- _MATERIAL SUPPLIED_

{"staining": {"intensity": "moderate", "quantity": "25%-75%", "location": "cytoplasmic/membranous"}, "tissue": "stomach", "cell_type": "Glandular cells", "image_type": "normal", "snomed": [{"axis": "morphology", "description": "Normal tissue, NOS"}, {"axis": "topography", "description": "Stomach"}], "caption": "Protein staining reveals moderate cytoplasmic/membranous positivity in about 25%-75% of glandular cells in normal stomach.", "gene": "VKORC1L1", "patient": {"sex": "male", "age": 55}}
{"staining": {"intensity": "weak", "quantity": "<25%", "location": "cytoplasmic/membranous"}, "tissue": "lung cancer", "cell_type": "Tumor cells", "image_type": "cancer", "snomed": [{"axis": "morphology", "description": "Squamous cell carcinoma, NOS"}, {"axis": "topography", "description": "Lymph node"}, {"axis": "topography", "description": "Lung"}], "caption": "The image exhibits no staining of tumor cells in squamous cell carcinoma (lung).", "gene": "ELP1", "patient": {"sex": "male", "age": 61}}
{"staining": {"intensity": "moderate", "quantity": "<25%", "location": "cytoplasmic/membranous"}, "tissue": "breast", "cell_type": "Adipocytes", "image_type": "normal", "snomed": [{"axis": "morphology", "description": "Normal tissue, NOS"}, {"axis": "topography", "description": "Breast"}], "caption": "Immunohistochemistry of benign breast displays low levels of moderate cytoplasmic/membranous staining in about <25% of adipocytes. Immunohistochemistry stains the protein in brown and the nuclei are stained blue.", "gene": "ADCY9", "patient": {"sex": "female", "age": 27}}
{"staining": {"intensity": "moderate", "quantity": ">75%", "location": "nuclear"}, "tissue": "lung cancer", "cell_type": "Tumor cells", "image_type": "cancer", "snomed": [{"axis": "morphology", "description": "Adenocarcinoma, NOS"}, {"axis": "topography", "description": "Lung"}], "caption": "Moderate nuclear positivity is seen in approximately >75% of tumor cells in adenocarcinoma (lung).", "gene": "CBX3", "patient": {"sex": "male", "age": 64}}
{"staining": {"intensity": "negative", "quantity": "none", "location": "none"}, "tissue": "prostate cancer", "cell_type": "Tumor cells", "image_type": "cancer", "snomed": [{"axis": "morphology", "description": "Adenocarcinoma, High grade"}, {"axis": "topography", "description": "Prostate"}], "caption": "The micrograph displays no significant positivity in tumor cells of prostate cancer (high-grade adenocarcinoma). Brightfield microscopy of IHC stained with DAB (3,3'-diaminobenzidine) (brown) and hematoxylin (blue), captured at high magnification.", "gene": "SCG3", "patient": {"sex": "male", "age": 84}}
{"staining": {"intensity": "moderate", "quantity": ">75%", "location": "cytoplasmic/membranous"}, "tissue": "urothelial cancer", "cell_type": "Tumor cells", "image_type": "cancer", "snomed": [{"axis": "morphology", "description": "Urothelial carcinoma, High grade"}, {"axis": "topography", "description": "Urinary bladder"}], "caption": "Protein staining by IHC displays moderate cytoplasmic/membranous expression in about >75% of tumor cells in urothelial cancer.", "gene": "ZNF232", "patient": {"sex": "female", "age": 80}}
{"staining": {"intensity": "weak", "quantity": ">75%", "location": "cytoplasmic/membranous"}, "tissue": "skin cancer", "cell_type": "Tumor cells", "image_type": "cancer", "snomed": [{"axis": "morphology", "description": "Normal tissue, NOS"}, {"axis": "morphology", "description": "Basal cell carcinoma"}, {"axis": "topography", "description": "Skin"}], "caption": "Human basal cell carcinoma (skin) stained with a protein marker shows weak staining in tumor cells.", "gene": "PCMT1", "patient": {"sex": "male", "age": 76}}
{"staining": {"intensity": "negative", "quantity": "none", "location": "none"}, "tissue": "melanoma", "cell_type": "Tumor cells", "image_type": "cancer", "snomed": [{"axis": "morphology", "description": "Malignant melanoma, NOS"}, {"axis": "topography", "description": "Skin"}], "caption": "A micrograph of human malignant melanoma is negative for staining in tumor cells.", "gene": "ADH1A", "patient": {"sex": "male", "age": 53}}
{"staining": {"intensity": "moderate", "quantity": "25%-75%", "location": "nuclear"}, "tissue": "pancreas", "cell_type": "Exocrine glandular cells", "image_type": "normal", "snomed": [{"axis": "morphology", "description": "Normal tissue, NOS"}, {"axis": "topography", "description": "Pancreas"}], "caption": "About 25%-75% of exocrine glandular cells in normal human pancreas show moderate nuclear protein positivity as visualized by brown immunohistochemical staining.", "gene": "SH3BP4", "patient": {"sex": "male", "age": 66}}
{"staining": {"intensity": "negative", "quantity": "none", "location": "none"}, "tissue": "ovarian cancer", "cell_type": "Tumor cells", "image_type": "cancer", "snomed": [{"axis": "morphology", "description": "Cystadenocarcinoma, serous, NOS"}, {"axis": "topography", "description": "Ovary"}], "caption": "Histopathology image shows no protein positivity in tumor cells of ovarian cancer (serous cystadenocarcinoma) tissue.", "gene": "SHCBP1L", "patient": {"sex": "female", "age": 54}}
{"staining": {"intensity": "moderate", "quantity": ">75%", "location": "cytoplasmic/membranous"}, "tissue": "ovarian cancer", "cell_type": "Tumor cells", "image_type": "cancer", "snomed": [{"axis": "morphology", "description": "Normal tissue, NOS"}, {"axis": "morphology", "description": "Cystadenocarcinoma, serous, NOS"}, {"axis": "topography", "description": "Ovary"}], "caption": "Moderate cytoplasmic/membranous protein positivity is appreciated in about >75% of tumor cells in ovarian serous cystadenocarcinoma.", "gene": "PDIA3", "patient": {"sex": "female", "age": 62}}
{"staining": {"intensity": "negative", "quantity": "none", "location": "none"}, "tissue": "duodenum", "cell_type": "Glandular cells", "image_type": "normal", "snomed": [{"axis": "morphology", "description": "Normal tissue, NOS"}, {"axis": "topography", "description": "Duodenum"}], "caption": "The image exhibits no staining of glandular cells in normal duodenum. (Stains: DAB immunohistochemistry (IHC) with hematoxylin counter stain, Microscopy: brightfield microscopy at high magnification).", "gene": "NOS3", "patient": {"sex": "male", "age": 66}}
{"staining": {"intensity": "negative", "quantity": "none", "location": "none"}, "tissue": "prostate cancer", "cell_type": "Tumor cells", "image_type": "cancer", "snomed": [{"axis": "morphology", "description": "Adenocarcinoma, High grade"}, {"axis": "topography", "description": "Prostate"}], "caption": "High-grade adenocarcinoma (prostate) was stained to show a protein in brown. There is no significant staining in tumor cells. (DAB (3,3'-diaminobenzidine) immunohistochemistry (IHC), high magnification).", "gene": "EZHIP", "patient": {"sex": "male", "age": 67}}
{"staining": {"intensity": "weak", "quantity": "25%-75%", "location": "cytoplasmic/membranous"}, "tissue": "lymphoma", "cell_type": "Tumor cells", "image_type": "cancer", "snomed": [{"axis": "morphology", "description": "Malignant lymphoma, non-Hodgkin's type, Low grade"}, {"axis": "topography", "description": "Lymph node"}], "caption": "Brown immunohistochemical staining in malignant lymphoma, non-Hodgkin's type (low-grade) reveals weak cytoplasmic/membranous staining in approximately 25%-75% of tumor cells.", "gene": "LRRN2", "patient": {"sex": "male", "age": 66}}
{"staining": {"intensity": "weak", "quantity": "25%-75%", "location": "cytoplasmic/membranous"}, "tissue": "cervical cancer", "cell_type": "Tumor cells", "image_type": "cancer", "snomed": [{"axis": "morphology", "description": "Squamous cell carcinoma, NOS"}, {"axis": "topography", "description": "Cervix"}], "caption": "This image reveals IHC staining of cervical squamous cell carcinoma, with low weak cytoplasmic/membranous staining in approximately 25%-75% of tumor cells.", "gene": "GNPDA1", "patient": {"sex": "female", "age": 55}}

- _ACTION ITEM_
Would you please transcribe all of the entries above exactly?

- _FINISHED EXERCISE_
{"staining": {"intensity": "moderate", "quantity": "25%-75%", "location": "cytoplasmic/membranous"}, "tissue": "stomach", "cell_type": "Glandular cells", "image_type": "normal", "snomed": [{"axis": "morphology", "description": "Normal tissue, NOS"}, {"axis": "topography", "description": "Stomach"}], "caption": "Protein staining reveals moderate cytoplasmic/membranous positivity in about 25%-75% of glandular cells in normal stomach.", "gene": "VKORC1L1", "patient": {"sex": "male", "age": 55}}
{"staining": {"intensity": "weak", "quantity": "<25%", "location": "cytoplasmic/membranous"}, "tissue": "lung cancer", "cell_type": "Tumor cells", "image_type": "cancer", "snomed": [{"axis": "morphology", "description": "Squamous cell carcinoma, NOS"}, {"axis": "topography", "description": "Lymph node"}, {"axis": "topography", "description": "Lung"}], "caption": "The image exhibits no staining of tumor cells in squamous cell carcinoma (lung).", "gene": "ELP1", "patient": {"sex": "male", "age": 61}}
{"staining": {"intensity": "moderate", "quantity": "<25%", "location": "cytoplasmic/membranous"}, "tissue": "breast", "cell_type": "Adipocytes", "image_type": "normal", "snomed": [{"axis": "morphology", "description": "Normal tissue, NOS"}, {"axis": "topography", "description": "Breast"}], "caption": "Immunohistochemistry of benign breast displays low levels of moderate cytoplasmic/membranous staining in about <25% of adipocytes. Immunohistochemistry stains the protein in brown and the nuclei are stained blue.", "gene": "ADCY9", "patient": {"sex": "female", "age": 27}}
{"staining": {"intensity": "moderate", "quantity": ">75%", "location": "nuclear"}, "tissue": "lung cancer", "cell_type": "Tumor cells", "image_type": "cancer", "snomed": [{"axis": "morphology", "description": "Adenocarcinoma, NOS"}, {"axis": "topography", "description": "Lung"}], "caption": "Moderate nuclear positivity is seen in approximately >75% of tumor cells in adenocarcinoma (lung).", "gene": "CBX3", "patient": {"sex": "male", "age": 64}}
{"staining": {"intensity": "negative", "quantity": "none", "location": "none"}, "tissue": "prostate cancer", "cell_type": "Tumor cells", "image_type": "cancer", "snomed": [{"axis": "morphology", "description": "Adenocarcinoma, High grade"}, {"axis": "topography", "description": "Prostate"}], "caption": "The micrograph displays no significant positivity in tumor cells of prostate cancer (high-grade adenocarcinoma). Brightfield microscopy of IHC stained with DAB (3,3'-diaminobenzidine) (brown) and hematoxylin (blue), captured at high magnification.", "gene": "SCG3", "patient": {"sex": "male", "age": 84}}
{"staining": {"intensity": "moderate", "quantity": ">75%", "location": "cytoplasmic/membranous"}, "tissue": "urothelial cancer", "cell_type": "Tumor cells", "image_type": "cancer", "snomed": [{"axis": "morphology", "description": "Urothelial carcinoma, High grade"}, {"axis": "topography", "description": "Urinary bladder"}], "caption": "Protein staining by IHC displays moderate cytoplasmic/membranous expression in about >75% of tumor cells in urothelial cancer.", "gene": "ZNF232", "patient": {"sex": "female", "age": 80}}
{"staining": {"intensity": "weak", "quantity": ">75%", "location": "cytoplasmic/membranous"}, "tissue": "skin cancer", "cell_type": "Tumor cells", "image_type": "cancer", "snomed": [{"axis": "morphology", "description": "Normal tissue, NOS"}, {"axis": "morphology", "description": "Basal cell carcinoma"}, {"axis": "topography", "description": "Skin"}], "caption": "Human basal cell carcinoma (skin) stained with a protein marker shows weak staining in tumor cells.", "gene": "PCMT1", "patient": {"sex": "male", "age": 76}}
{"staining": {"intensity": "negative", "quantity": "none", "location": "none"}, "tissue": "melanoma", "cell_type": "Tumor cells", "image_type": "cancer", "snomed": [{"axis": "morphology", "description": "Malignant melanoma, NOS"}, {"axis": "topography", "description": "Skin"}], "caption": "A micrograph of human malignant melanoma is negative for staining in tumor cells.", "gene": "ADH1A", "patient": {"sex": "male", "age": 53}}
{"staining": {"intensity": "moderate", "quantity": "25%-75%", "location": "nuclear"}, "tissue": "pancreas", "cell_type": "Exocrine glandular cells", "image_type": "normal", "snomed": [{"axis": "morphology", "description": "Normal tissue, NOS"}, {"axis": "topography", "description": "Pancreas"}], "caption": "About 25%-75% of exocrine glandular cells in normal human pancreas show moderate nuclear protein positivity as visualized by brown immunohistochemical staining.", "gene": "SH3BP4", "patient": {"sex": "male", "age": 66}}
{"staining": {"intensity": "negative", "quantity": "none", "location": "none"}, "tissue": "ovarian cancer", "cell_type": "Tumor cells", "image_type": "cancer", "snomed": [{"axis": "morphology", "description": "Cystadenocarcinoma, serous, NOS"}, {"axis": "topography", "description": "Ovary"}], "caption": "Histopathology image shows no protein positivity in tumor cells of ovarian cancer (serous cystadenocarcinoma) tissue.", "gene": "SHCBP1L", "patient": {"sex": "female", "age": 54}}
{"staining": {"intensity": "moderate", "quantity": ">75%", "location": "cytoplasmic/membranous"}, "tissue": "ovarian cancer", "cell_type": "Tumor cells", "image_type": "cancer", "snomed": [{"axis": "morphology", "description": "Normal tissue, NOS"}, {"axis": "morphology", "description": "Cystadenocarcinoma, serous, NOS"}, {"axis": "topography", "description": "Ovary"}], "caption": "Moderate cytoplasmic/membranous protein positivity is appreciated in about >75% of tumor cells in ovarian serous cystadenocarcinoma.", "gene": "PDIA3", "patient": {"sex": "female", "age": 62}}
{"staining": {"intensity": "negative", "quantity": "none", "location": "none"}, "tissue": "duodenum", "cell_type": "Glandular cells", "image_type": "normal", "snomed": [{"axis": "morphology", "description": "Normal tissue, NOS"}, {"axis": "topography", "description": "Duodenum"}], "caption": "The image exhibits no staining of glandular cells in normal duodenum. (Stains: DAB immunohistochemistry (IHC) with hematoxylin counter stain, Microscopy: brightfield microscopy at high magnification).", "gene": "NOS3", "patient": {"sex": "male", "age": 66}}
{"staining": {"intensity": "negative", "quantity": "none", "location": "none"}, "tissue": "prostate cancer", "cell_type": "Tumor cells", "image_type": "cancer", "snomed": [{"axis": "morphology", "description": "Adenocarcinoma, High grade"}, {"axis": "topography", "description": "Prostate"}], "caption": "High-grade adenocarcinoma (prostate) was stained to show a protein in brown. There is no significant staining in tumor cells. (DAB (3,3'-diaminobenzidine) immunohistochemistry (IHC), high magnification).", "gene": "EZHIP", "patient": {"sex": "male", "age": 67}}
{"staining": {"intensity": "weak", "quantity": "25%-75%", "location": "cytoplasmic/membranous"}, "tissue": "lymphoma", "cell_type": "Tumor cells", "image_type": "cancer", "snomed": [{"axis": "morphology", "description": "Malignant lymphoma, non-Hodgkin's type, Low grade"}, {"axis": "topography", "description": "Lymph node"}], "caption": "Brown immunohistochemical staining in malignant lymphoma, non-Hodgkin's type (low-grade) reveals weak cytoplasmic/membranous staining in approximately 25%-75% of tumor cells.", "gene": "LRRN2", "patient": {"sex": "male", "age": 66}}
{"staining": {"intensity": "weak", "quantity": "25%-75%", "location": "cytoplasmic/membranous"}, "tissue": "cervical cancer", "cell_type": "Tumor cells", "image_type": "cancer", "snomed": [{"axis": "morphology", "description": "Squamous cell carcinoma, NOS"}, {"axis": "topography", "description": "Cervix"}], "caption": "This image reveals IHC staining of cervical squamous cell carcinoma, with low weak cytoplasmic/membranous staining in approximately 25%-75% of tumor cells.", "gene": "GNPDA1", "patient": {"sex": "female", "age": 55}}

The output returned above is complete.